Upstart, a San Carlos, California-based online lender, has confidentially filed an S-1 with the SEC, but current market volatility has put the IPO date up in the air, said two sources familiar with the situation.
If it proceeds with a listing, the fintech lender could raise up to USD 200m at an enterprise value of around USD 2bn, the sources said. Upstart’s original plan was to start trading at the end of May, the first source added.
Upstart has hired bookrunners to pursue an IPO, including Goldman Sachs, BofA Securities and Citi, this news service reported last month.
US stocks have plunged since record highs in February, triggered by concerns about the coronavirus outbreak and a potential economic downturn. Companies that have delayed US listings include Airbnb, Warner Music and Cole Haan, according to previous reports.
As an online lender, Upstart faces additional challenges securing its expected valuation, two sector advisors said.
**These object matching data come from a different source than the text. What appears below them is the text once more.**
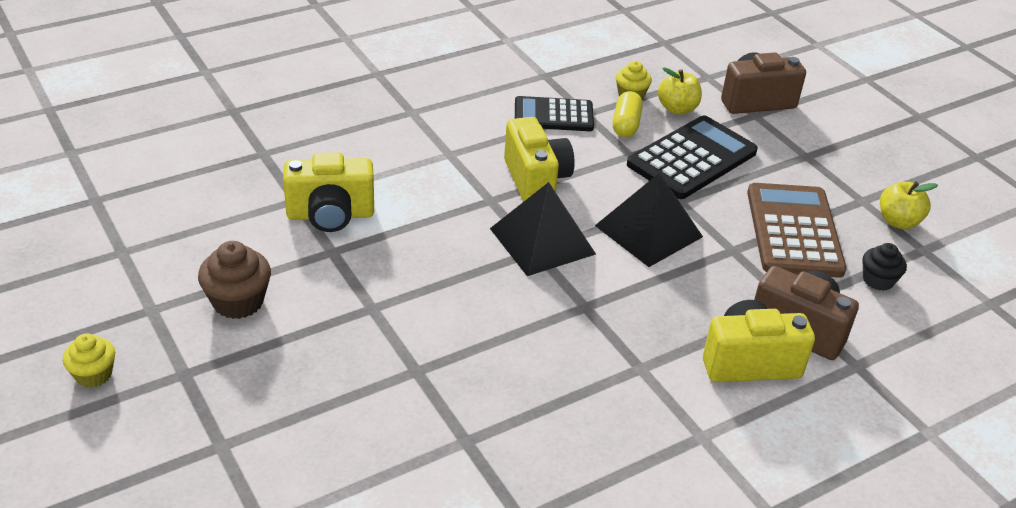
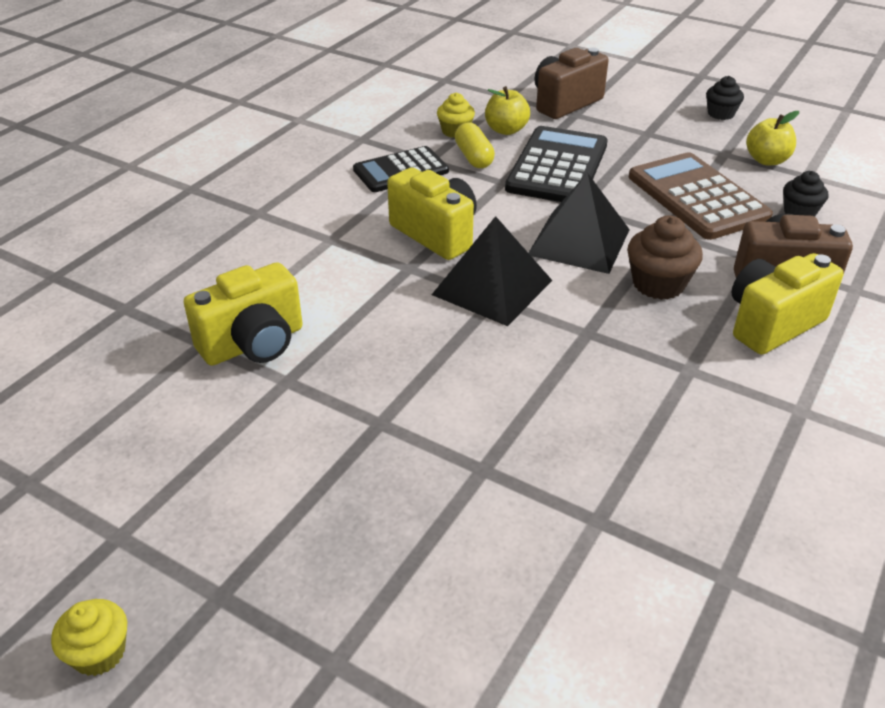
camera: 25 degrees left, 0 degrees up
(238, 302) = (221, 480): brown cupcake -> brown cupcake (658, 284)
(899, 161) = (720, 114): none -> black cupcake

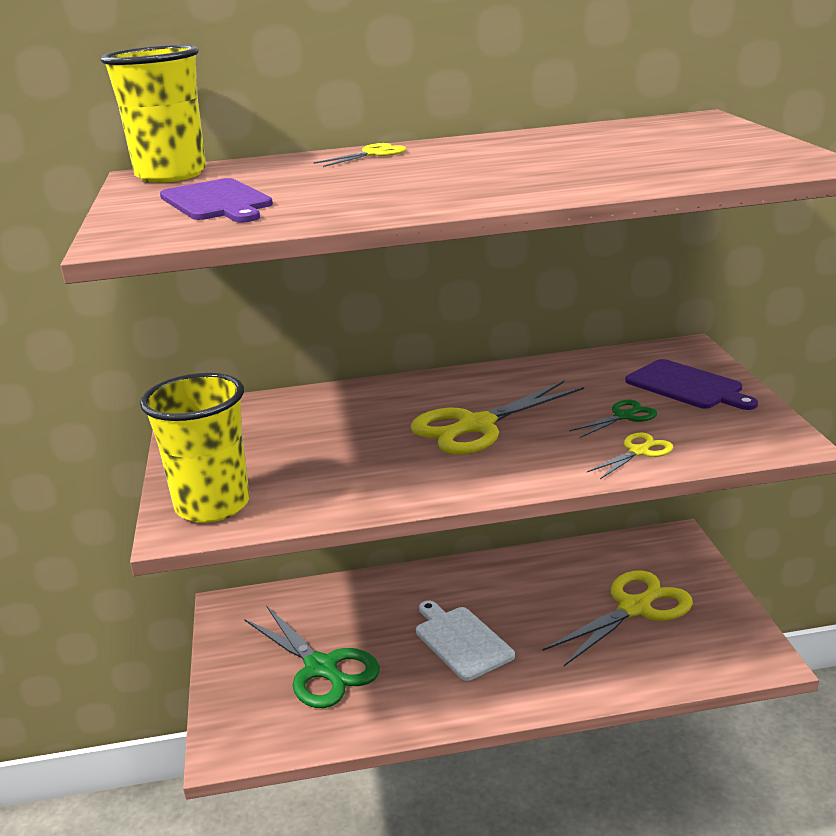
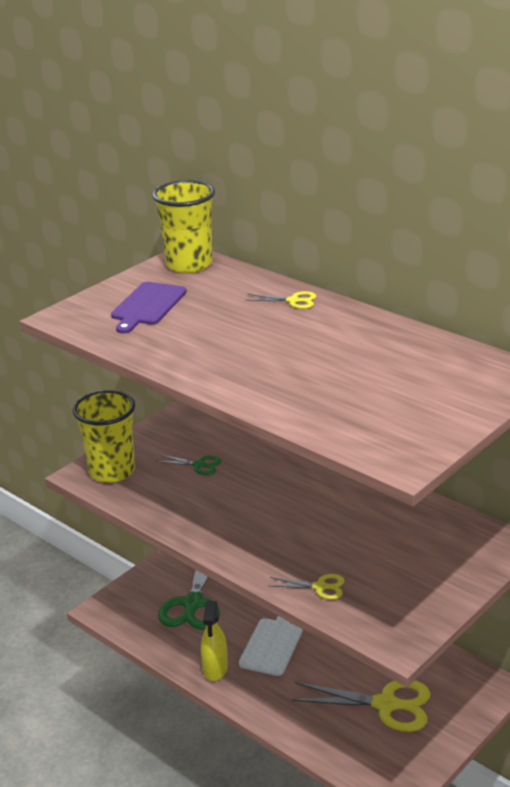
camera: 50 degrees right, 5 degrees up
(448, 701) = (215, 668): none -> yellow spray bottle
(475, 426) = (286, 510): yellow scissors -> none
(624, 416) = (363, 561): green scissors -> green scissors (199, 465)
(687, 386) = (440, 569): purple cutting board -> none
Consumer lenders like Upstart may have difficulty accessing the securitization markets, which are tightening and potentially seizing up, the first sector advisor said.
Meanwhile, the business interruption and economic impact caused by the pandemic could lead to higher default rates in consumer credit, which would draw concerns from investors in the public markets, the sector advisor said.
The stock price of LendingClub [NYSE:LC] has dropped around 32% since the market peak at mid-February. Oportun Financial [NASDAQ:OPRT], a fintech lender that went public in September 2019, has seen a decrease in stock price by 40% in the past month.
Upstart, founded in 2012, says it considers factors other than credit scores when evaluating borrowers’ credit worthiness. The company has been shifting from direct lending to providing its technology to banking partners, as reported.
In February, Upstart issued its ninth securitization, a USD 110m deal that priced in early February, according to Kroll bond Rating Agency.
Upstart and Goldman Sachs declined to comment.